> _The task_
An exact, complete copy of the entries is what is needed.
^^^^
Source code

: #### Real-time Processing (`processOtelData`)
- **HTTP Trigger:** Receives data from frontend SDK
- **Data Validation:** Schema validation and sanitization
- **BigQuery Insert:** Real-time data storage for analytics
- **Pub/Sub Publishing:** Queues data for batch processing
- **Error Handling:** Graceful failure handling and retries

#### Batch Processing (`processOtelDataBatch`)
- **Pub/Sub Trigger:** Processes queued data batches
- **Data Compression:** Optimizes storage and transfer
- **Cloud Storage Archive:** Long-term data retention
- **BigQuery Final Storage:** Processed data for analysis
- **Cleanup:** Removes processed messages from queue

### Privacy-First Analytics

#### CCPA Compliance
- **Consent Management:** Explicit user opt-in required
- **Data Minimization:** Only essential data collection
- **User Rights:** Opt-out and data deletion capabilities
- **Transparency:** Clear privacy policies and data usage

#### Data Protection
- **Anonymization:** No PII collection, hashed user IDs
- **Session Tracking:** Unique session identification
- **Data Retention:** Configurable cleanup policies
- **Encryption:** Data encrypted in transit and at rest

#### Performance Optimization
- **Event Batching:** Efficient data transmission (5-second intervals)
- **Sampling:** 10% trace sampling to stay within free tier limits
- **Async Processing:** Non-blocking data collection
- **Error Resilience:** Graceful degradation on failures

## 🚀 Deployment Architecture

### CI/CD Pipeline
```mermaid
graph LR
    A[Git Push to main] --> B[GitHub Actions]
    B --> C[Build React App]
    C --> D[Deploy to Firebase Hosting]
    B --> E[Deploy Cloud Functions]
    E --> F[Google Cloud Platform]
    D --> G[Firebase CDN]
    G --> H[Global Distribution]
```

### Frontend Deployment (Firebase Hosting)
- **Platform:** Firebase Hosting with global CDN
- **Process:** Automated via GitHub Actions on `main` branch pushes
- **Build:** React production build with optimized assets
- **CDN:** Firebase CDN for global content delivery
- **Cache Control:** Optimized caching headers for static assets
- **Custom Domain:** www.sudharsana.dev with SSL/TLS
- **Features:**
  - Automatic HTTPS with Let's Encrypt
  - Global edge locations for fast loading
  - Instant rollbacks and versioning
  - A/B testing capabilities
^^^^
> _Output for this exercise_
Source code

: #### Real-time Processing (`processOtelData`)
- **HTTP Trigger:** Receives data from frontend SDK
- **Data Validation:** Schema validation and sanitization
- **BigQuery Insert:** Real-time data storage for analytics
- **Pub/Sub Publishing:** Queues data for batch processing
- **Error Handling:** Graceful failure handling and retries

#### Batch Processing (`processOtelDataBatch`)
- **Pub/Sub Trigger:** Processes queued data batches
- **Data Compression:** Optimizes storage and transfer
- **Cloud Storage Archive:** Long-term data retention
- **BigQuery Final Storage:** Processed data for analysis
- **Cleanup:** Removes processed messages from queue

### Privacy-First Analytics

#### CCPA Compliance
- **Consent Management:** Explicit user opt-in required
- **Data Minimization:** Only essential data collection
- **User Rights:** Opt-out and data deletion capabilities
- **Transparency:** Clear privacy policies and data usage

#### Data Protection
- **Anonymization:** No PII collection, hashed user IDs
- **Session Tracking:** Unique session identification
- **Data Retention:** Configurable cleanup policies
- **Encryption:** Data encrypted in transit and at rest

#### Performance Optimization
- **Event Batching:** Efficient data transmission (5-second intervals)
- **Sampling:** 10% trace sampling to stay within free tier limits
- **Async Processing:** Non-blocking data collection
- **Error Resilience:** Graceful degradation on failures

## 🚀 Deployment Architecture

### CI/CD Pipeline
```mermaid
graph LR
    A[Git Push to main] --> B[GitHub Actions]
    B --> C[Build React App]
    C --> D[Deploy to Firebase Hosting]
    B --> E[Deploy Cloud Functions]
    E --> F[Google Cloud Platform]
    D --> G[Firebase CDN]
    G --> H[Global Distribution]
```

### Frontend Deployment (Firebase Hosting)
- **Platform:** Firebase Hosting with global CDN
- **Process:** Automated via GitHub Actions on `main` branch pushes
- **Build:** React production build with optimized assets
- **CDN:** Firebase CDN for global content delivery
- **Cache Control:** Optimized caching headers for static assets
- **Custom Domain:** www.sudharsana.dev with SSL/TLS
- **Features:**
  - Automatic HTTPS with Let's Encrypt
  - Global edge locations for fast loading
  - Instant rollbacks and versioning
  - A/B testing capabilities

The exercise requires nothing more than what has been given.